CJ: Not really. I was stuck on a mantle in Kansas City most of that year and one day he knocked me to the ground while taking a practice swing. I actually lost consciousness. Next thing I knew I was in his basement clenched in a vise as he beat me with a mallet. He’d put a major dent in my rib cage that needed repair. Mark you, Watson may have had a soft touch with the wedge in his prime, but he was certainly no maestro with a mallet. I never thought I’d say it, but I was glad to get back to this case.

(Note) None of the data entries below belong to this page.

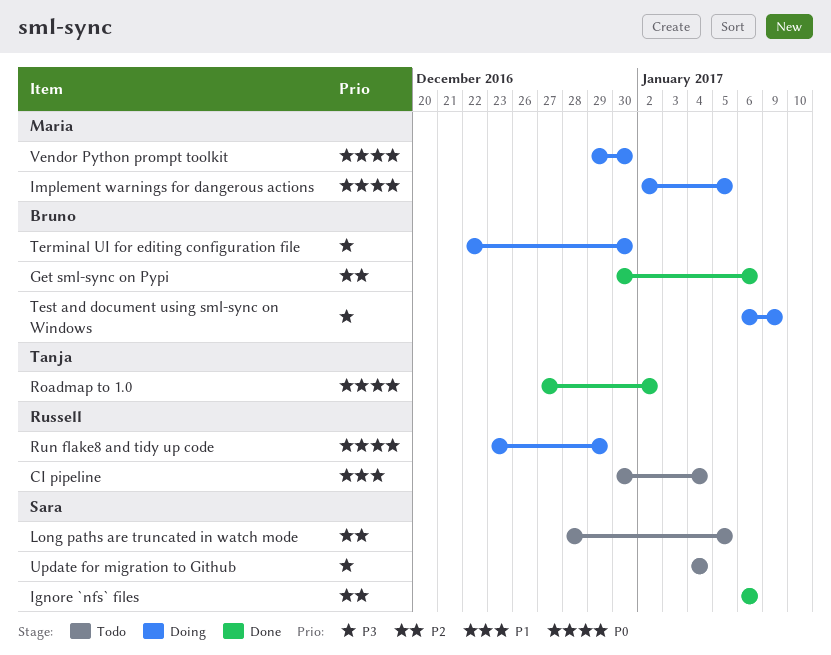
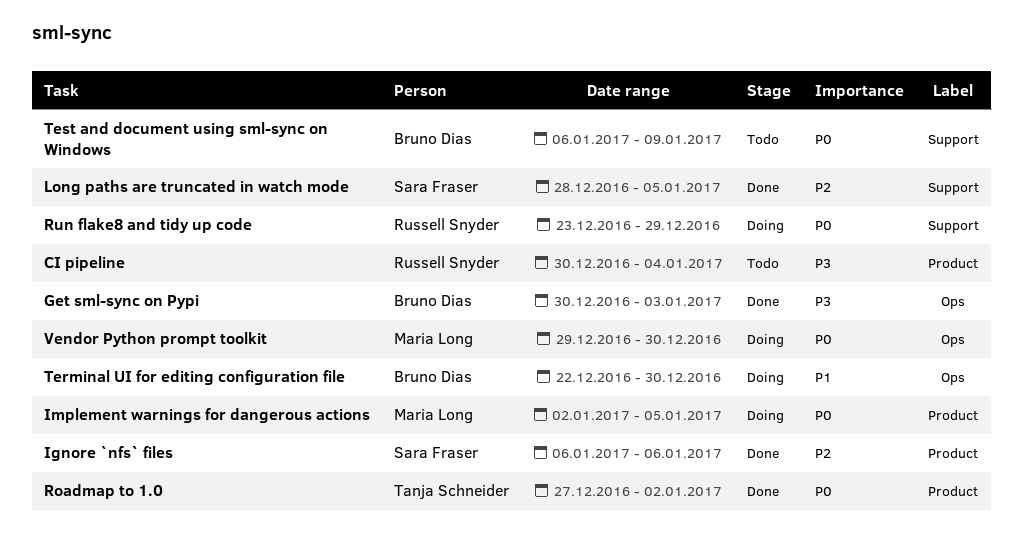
CI pipeline, priority: P1 -> P3
Get sml-sync on Pypi, priority: P2 -> P3
Get sml-sync on Pypi, due: Jan 6 -> Jan 3
Long paths are truncated in watch mode, status: Todo -> Done
Terminal UI for editing configuration file, priority: P3 -> P1
Test and document using sml-sync on Windows, status: Doing -> Todo
Test and document using sml-sync on Windows, priority: P3 -> P0
Update for migration to Github: present -> none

GP: Yeah, that sounds like a pretty painful experience.
CJ: Aye, but nowhere near as painful as getting engraved. Nothing is worse. My birth year was excruciating. They had to catch up with the past winners—carved in 13 names— and where did they choose to put them? On the underside of my spout!
GP: Ouch.
CJ: Aye, imagine getting your lower lip tattooed and you’ll have the idea. These days, of course, it’s just one name a year but I still dread it as you would a colonoscopy. And you know what’s the saddest part? It influences who I root for—I can’t help but pull for blokes with short names.
GP: So who’s your man this year at Royal St. George’s?
CJ: Jon Rahm. A seven-letter man.
GP: And your worst nightmare?
CJ: Christiaan Bezuidenhout. I mean, does he really need that second “a”?
GP: I see you have nothing on you for last year? Shouldn’t it say “No Event—Global Virus” or something?
CJ: Aye, but the R&A for some reason wants to keep the 2020 line a secret until Open Championship week, so not even I know. I’m hoping they come to their senses and go with a simple “COVID.”